(STUDY TEXT Opens)

Who Am I That He Would Consider Me?

Several times last night, I awoke to an awesome thunderstorm and Andrew's words from the other day rang in my head, "Right, Mommy, the thunder shows God's power?" Even a child can recognize God in creation. When I got out of bed this morning, I could hear the sounds of birds outside. They are chirps that I had never heard until I came to Thailand. My devotions this morning reminded me to look for God everywhere. He is "richly present" in everything! The last line of my devotions read, "Search for deep treasure as you go through this day. You will find Me all along the way." So many times we overlook the "treasures" God puts in our path. He will always be with us no matter what may be going on around us. Through all things that happen, God strategically gives us things that remind us of Him IF we let them. These things may be trials or blessings. Both turn our thoughts toward Him. I read Psalm 8:3-5 which says, "When I consider thy heavens, the work of thy fingers, the moon and the stars, which thou hast ordained; What is man, that thou art mindful of him? and the son of man, that thou visitest him? For thou hast made him a little lower than the angels, and hast crowned him with glory and honour." I thought of all the new things I have seen that have amazed me while on this side of the world - flowers, fruits, and birds. And yet, to think that the same sun and moon I see can also be seen from the other side of the world! God's majesty is proclaimed everywhere!

Oriental Magpie Robin that we see everyday around our house.

(STUDY TEXT Closes)

◆ **YOUR GOAL**:
Answer these questions about the devotional post, marking each answer with its number:
1. What woke the writer several times in the night?
2. Which Bible passage did the writer read?
3. What bird is named in the line at the end?
The listing has no part in this work.

(RECORDED INFORMATION Opens)

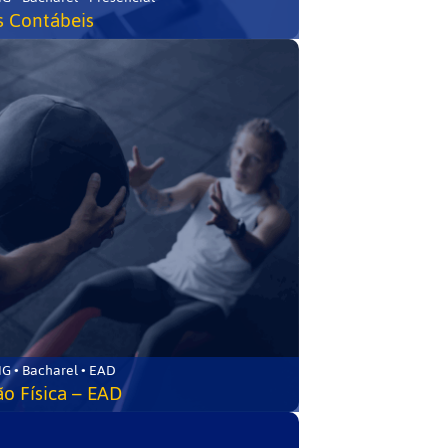
s Contábeis
G • Bacharel • EAD
o Física – EAD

(RECORDED INFORMATION Closes)

◆ **RESPONSE BOX**:
1. A thunderstorm.
2. Psalm 8:3-5.
3. The Oriental Magpie Robin.